----- SOURCE TEXT
The arguments against novels, in which the Quakers agree as a body, are taken from the pernicious influence they have upon the minds of those, who read them.

The Quakers do not say, that all novels have this influence, but that they have it generally. The great demand for novels, inconsequence of the taste, which the world has shewn for this species of writing, has induced persons of all descriptions, and of course many who have been but ill qualified to write them. Hence, though some novels have appeared of considerable merit, the worthless have been greatly preponderant. The demand also has occasioned foreign novels, of a complexion by no means suited to the good sense and character of our country, to be translated into our language. Hence a fresh weight has only been thrown into the preponderating scale. From these two causes it has happened, that the contents of a great majority of our novels have been unfavourable to the improvement of the moral character. Now when we consider this circumstance, and when we consider likewise, that professed novel-readers generally read all the compositions of this sort that come into their way, that they wait for no selection, but that they devour the good, the bad, and the indifferent alike, we shall see the reasons, which have induced the Quakers to believe, that the effect of this species of writing upon the mind has been generally pernicious.
----------
----- PROVIDED DATA
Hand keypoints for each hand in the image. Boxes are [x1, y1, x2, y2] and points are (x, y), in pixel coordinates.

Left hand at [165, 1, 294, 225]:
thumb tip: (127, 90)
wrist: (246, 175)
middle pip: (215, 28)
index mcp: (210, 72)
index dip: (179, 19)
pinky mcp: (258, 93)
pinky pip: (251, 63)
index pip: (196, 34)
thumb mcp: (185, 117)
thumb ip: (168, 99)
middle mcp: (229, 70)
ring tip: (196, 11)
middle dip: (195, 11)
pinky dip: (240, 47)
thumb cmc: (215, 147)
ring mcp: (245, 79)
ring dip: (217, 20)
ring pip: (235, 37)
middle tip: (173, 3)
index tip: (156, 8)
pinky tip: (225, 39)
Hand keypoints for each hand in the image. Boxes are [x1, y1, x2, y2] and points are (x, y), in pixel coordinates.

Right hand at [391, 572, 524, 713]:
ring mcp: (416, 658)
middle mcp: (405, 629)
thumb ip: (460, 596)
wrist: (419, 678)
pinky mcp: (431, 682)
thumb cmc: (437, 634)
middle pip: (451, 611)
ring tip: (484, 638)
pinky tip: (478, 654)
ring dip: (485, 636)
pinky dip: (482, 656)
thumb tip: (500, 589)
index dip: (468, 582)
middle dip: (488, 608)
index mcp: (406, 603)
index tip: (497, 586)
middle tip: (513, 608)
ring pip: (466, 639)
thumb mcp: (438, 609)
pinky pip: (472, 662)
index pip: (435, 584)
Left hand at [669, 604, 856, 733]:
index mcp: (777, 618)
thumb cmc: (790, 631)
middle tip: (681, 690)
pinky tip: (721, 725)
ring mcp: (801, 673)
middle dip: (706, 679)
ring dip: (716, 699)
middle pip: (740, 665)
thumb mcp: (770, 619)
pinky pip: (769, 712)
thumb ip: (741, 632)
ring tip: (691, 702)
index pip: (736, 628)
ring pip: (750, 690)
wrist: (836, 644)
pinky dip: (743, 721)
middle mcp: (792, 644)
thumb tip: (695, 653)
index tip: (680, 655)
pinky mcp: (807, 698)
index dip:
----------
TASKS TO CARRY OUT:
1: Return the stretch of the passage on novels from "The arguments against" through "who read them.", word for word.
2: Answer these questions from the passage on novels:
(a) Do the Quakers say that all novels have a pernicious influence?
(b) What has the demand for novels caused to be translated into our language?
(c) How do professed novel-readers choose what they read?
3: Extend the passage on novels, picking up after its final sentence.

OUTPUTS BY TASK:
1:
The arguments against novels, in which the Quakers agree as a body, are taken from the pernicious influence they have upon the minds of those, who read them.

2:
(a) No. They say novels have this influence generally, not that all novels have it.
(b) Foreign novels of a complexion by no means suited to the good sense and character of our country.
(c) They make no choice. They read all the compositions of this sort that come their way, waiting for no selection and devouring the good, the bad, and the indifferent alike.

3:
One of the effects, which the Quakers consider to be produced by novels upon those who read them, is an affectation of knowledge, which leads them to become forward and presumptuous. This effect is highly injurious, for while it raises them unduly in their own estimation, it lowers them in that of the world. Nothing can be more disgusting, in the opinion of the Quakers, than to see persons assuming the authoritative appearance of men and women before their age or their talents can have given them any pretensions to do it.

Another effect is the following. The Quakers conceive that there is among professed novel readers a peculiar cast of mind. They observe in them a romantic spirit, a sort of wonder-loving imagination, and a disposition towards enthusiastic flights of the fancy, which to sober persons has the appearance of a temporary derangement. As the former effect must become injurious by producing forwardness, so this must become so by producing unsteadiness, of character.

A third effect, which the Quakers find to be produced among this description of readers, is conspicuous in a perverted morality. They place almost every value in feeling, and in the affectation of benevolence. They consider these as the true and only sources of good. They make these equivalent, to moral principle. And actions flowing from feeling, though feeling itself is not always well founded, and sometimes runs into compassion even against justice, they class as moral duties arising from moral principles. They consider also too frequently the laws of religion as barbarous restraints, and which their new notions of civilized refinement may relax at will. And they do not hesitate, in consequence, to give a colour to some fashionable vices, which no christian painter would admit into any composition, which was his own.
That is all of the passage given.